The Sun Room was made mostly of glass. It looked out onto the hazelnut tree and the apple trees and the horses' field. There, Granny and I cut pictures of flowers out of gardening catalogues. I loved following the outlines exactly with my scissors. We glued the shapes into a collage on the walls around the windows. The bright colors made me happy.
Granny let me watch and imitate the way she made flowers out of crepe paper. They were as big as peonies, but I think they were roses, or perhaps imaginary flowers. Green sepals held the petals to wire stems wrapped in green paper. Granny taught me the word sepals.
I watched as she tipped out white clay heads from the molds she had made. She placed them among the flowers and painted them in shades of turquoise and gold, making the hair a rich black like her own had once been.
"Nefertiti was the most loved wife of the Egyptian King," she said. "One of her titles was 'Sweet of Love'."
"When people love each other, can it last forever?" I asked her. "Do you still love my granddad?"
I had no memory of my grandfather but I had seen photographs.
"When I saw your grandfather walking along Brighton Beach with two children," my grandmother said, "I knew it was fate. I knew that we were going to marry."
"How did you know?" I asked. "Did you know that you loved him?"
"I just knew it was fate that I would marry him," she said. "And I did."
"Did Granny love your dad?" I asked my mother later.
"They stayed together," my mum said. "I think she must have loved him once. But at the end, she used to say she was going to put rat poison in his food."

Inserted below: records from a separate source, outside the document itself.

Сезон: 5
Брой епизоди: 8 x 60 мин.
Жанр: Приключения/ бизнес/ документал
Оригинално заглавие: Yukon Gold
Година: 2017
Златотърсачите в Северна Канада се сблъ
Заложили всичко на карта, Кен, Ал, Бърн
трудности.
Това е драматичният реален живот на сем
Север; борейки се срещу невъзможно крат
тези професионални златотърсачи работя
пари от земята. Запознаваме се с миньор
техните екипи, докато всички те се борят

My mum found Granny on the floor in the kitchen next to the Sun Room. Later, laid out in her coffin, I wondered where she had gone. Her face looked smooth and white like clay, but her hands were translucent like crepe paper. Someone had painted her cheeks and lips pink, and her eyelids turquoise although she never wore eye shadow in life. I didn't see my mother cry, but I knew she had because she wore dark glasses and her face looked sad. I wanted to ask if the love could last if the person wasn't there, but it seemed as silly as asking if that was really my grandmother in the coffin.